> _PROBLEM REQUIREMENTS_: Type out the listing below exactly. Pictures stay out of it.

> _WORKING DATA_:
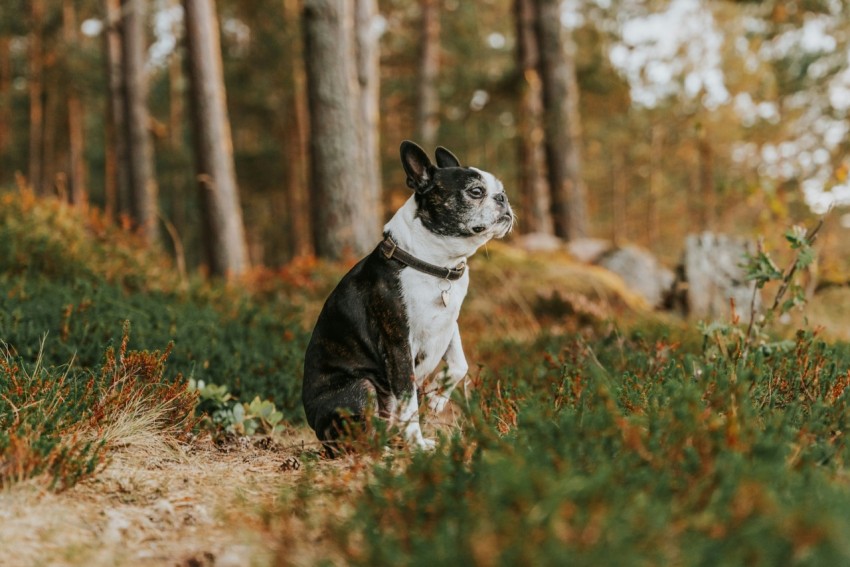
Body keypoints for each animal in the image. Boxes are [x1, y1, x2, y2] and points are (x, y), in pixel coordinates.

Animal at [302, 142, 512, 452]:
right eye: (476, 191)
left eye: (501, 189)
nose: (503, 198)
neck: (435, 264)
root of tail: (315, 429)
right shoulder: (399, 342)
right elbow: (409, 398)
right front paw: (419, 443)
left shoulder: (449, 323)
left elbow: (460, 364)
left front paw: (437, 397)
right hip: (362, 387)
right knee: (359, 438)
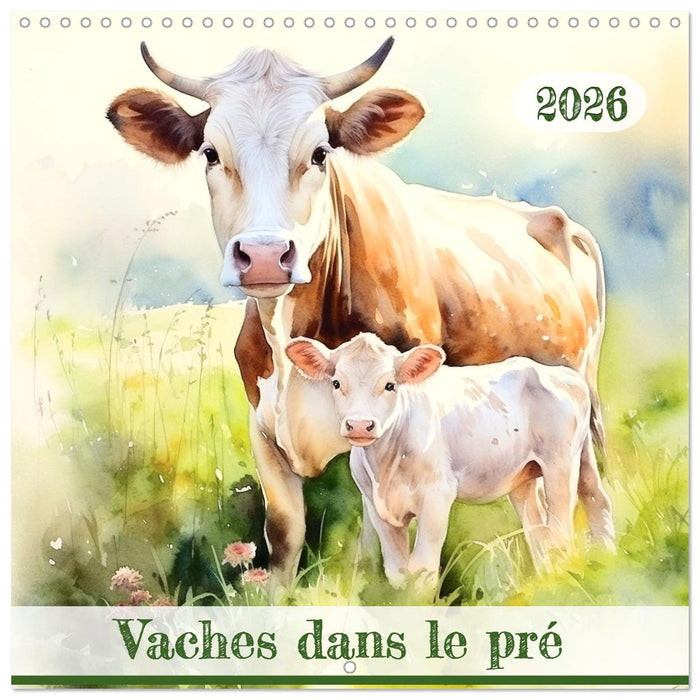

> _RESPONSE FOR THIS EXERCISE_:
Body keypoints for each animal in the image. Boxes are [x1, y1, x2, y2] and points are (x, y), in pixel coordinates.

Animal at [302, 142, 512, 452]:
right eye: (476, 191)
left eye: (501, 189)
nose: (503, 198)
neck: (435, 264)
root of tail: (315, 429)
right shoulder: (399, 342)
right elbow: (409, 398)
right front paw: (419, 443)
left shoulder: (449, 323)
left elbow: (460, 364)
left front paw: (437, 397)
right hip: (362, 387)
right knee: (359, 438)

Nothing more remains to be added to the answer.